Exercise instructions: Beginning at the line that contains "where | amount |", transcribe the remaining lines of the listing exactly; include the final line and omit everything before.

[Opening Data section]

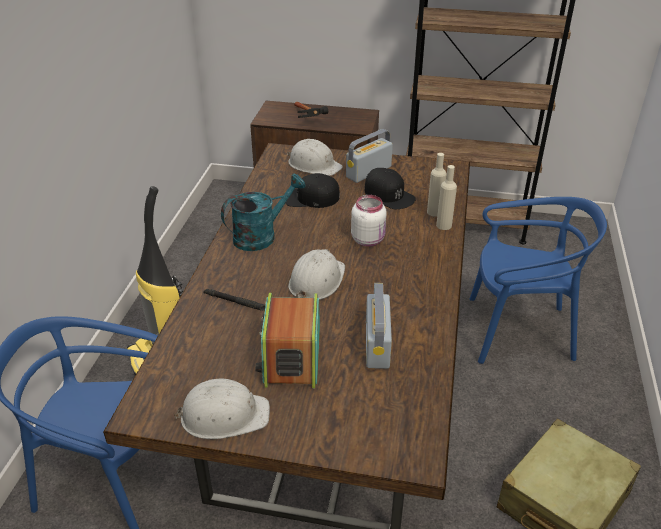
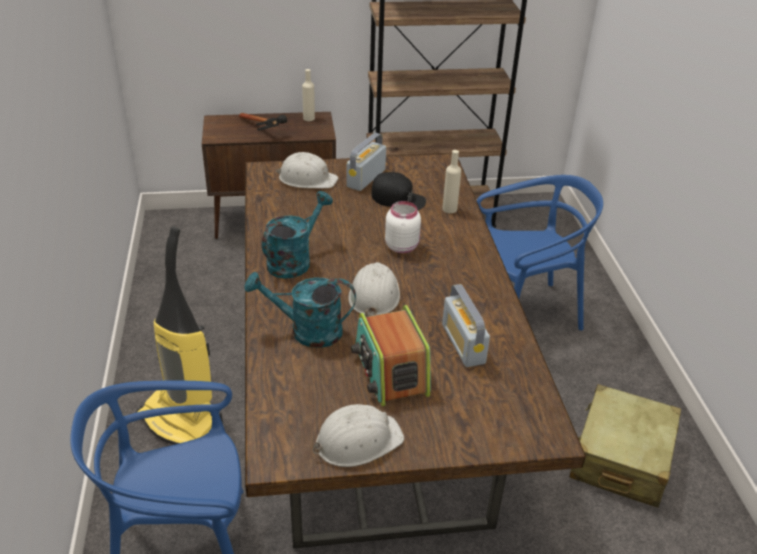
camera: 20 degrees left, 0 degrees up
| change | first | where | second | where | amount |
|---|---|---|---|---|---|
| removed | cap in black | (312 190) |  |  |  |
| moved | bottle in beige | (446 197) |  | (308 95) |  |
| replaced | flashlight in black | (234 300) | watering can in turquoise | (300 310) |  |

[Closing Data section]

Result for this exercise:
| change | first | where | second | where | amount |
|---|---|---|---|---|---|
| removed | cap in black | (312 190) |  |  |  |
| moved | bottle in beige | (446 197) |  | (308 95) |  |
| replaced | flashlight in black | (234 300) | watering can in turquoise | (300 310) |  |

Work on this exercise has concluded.